It can take a relatively minor incident to spawn political change, and Egypt has had its fair share of such events. In 1906, in what became known as the Denshwai incident, there was a bitter dispute between the British authorities and local peasants about, of all things, pigeon shooting. Some British ‘Tommies’ stationed in the area used local pigeons for target practice. These were far from being wild pigeons and the locals remonstrated angrily, but the soldiers, instead of compensating the villagers and leaving, joined in a fight which left one of the soldiers dead. A trial was held and six peasants from the Delta village were flogged and executed.
The incident was seen by Egyptians as highly unjust, and is considered effectively to have sparked the nationalistic movement of the early 20th century. Muslim and Coptic Egyptians joined forces to enter a new phase of political life that continued until the outbreak of the Egyptian Revolution of 23 July 1952, when all the parties were abolished. Political parties were later restored in November 1976, and have remained up to the present time.
No to segregation
In 1908 Boutros Ghali Pasha, a prominent Copt, was appointed prime minister, a post he held for three years.
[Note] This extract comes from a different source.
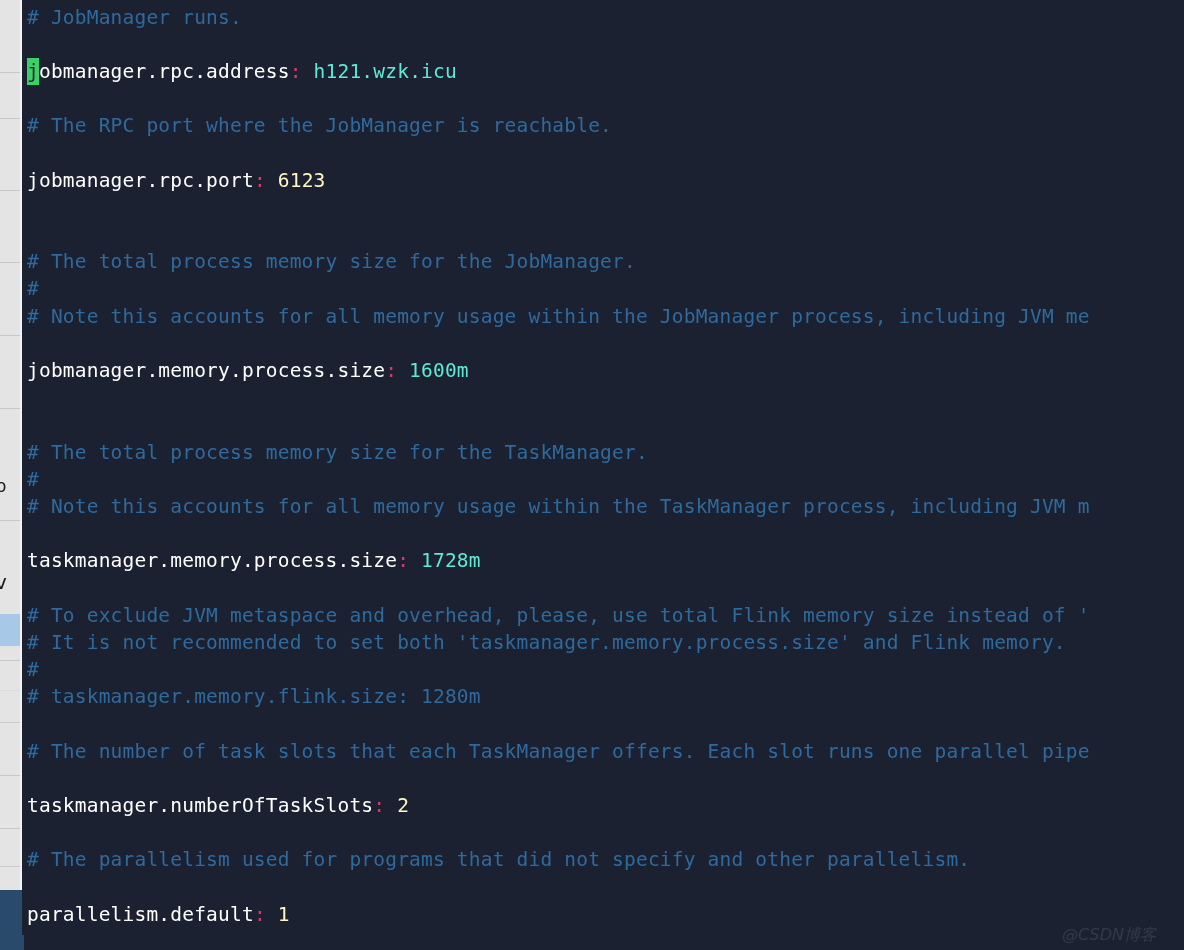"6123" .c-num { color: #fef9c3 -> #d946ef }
At the same time religious sectarianism was beginning to rear its ugly head and, in response, a group of Copts led by lawyer Akhnoukh Fanous thought to establish a Coptic Party which they called the Egyptian Party. Mainstream Copts, however, objected strongly to this move which they saw as a practice in segregation, and the attempt to form a Coptic party failed.
The National Party was set up under nationalist leader Mustafa Kamel. It was the dominating current that carried the Egyptian tide against the British occupation of Egypt which had begun in 1882. Kamel delivered his address to the people—some 7,000 attended—at Zezinia Theatre in Alexandria, following which great numbers flocked to join the National Party. The first meeting of the general assembly was held in December 1907 and was attended by about 1,000 members.
The general assembly elected the Administrative Committee under the presidency of Mustafa Kamel; Wissa Wassef, another prominent Copt, was elected to this committee. The mouthpiece of the party was ++Al-Liwaa’++ newspaper.
Exchanging one master for another
The party’s ideology was based on ousting the British while remaining loyal to the Khedive and Ottoman sovereignty, which it recognised as the legal authority of Egypt. Kamel believed in the Islamic league, both religiously and politically. The Copts opposed British occupation but were not in favour of exchanging their British master for another, the Ottoman, and so, all except a handful that included Wissa Wassef and Morqos Hanna, declined to join Mustafa Kamel’s movement.
Most Copts did not regard Kamel as a pure patriot, and by August 1908 the Coptic members, including Wissa Wassef himself, had resigned from membership of the party. Even the most eloquent speeches of Mustafa Kamel, who was a gifted orator, would not win over the Copts. In Alexandria 1897 Kamel said: “The Muslims and the Copts form one people, tied by same traditions and customs, and cannot be, for ever, divided.” In June 1900 he said in Alexandria: “How can a patriotic man be able to call for hatred and conflict, for the Copts are our brothers who are tied with us with the most honorable relations; we have existed for centuries with them in complete agreement together.” Yet the rift between the Copts and the National Party was never repaired.
Egyptians first and foremost
Mustafa Kamel was succeeded by Mohamed Farid, who, in an attempt to gain the confidence of the Copts, met Pope Kyrillos V and Salem Sidhom Tadros, a prominent Copt. In a speech given at Alexandria on 5 August 1908 Farid said: “Put away the divisions, hatred and religious differences, and be brothers and sons of one Nation; in other words be, before every thing, Egyptians.” On Farid’s death the Pope sent a Coptic delegation to attend the funeral.
Al-Umma (the Nation) Party was established by group of intellectuals and leaders of the enlightenment movement, including Lutfi al-Sayed, Taha Hussein, Qassim Amin, Talaat Harb and Mahmoud Pasha Suleiman, who became the party chairman. Its members included the Coptic intellectuals and activists Salama Mousa, Bassili Tadros, Fakhri Abdel-Nour, Senout Bey Hanna, Andrawis Bishara, Elias Bishara and Bushra Hanna. The moderate, Al-Umma party stood for complete independence, even from the Ottoman state, together with complete state integrity which excluded Islamic religious subsidiaries. The party’s official voice was the Al-Gareeda newspaper.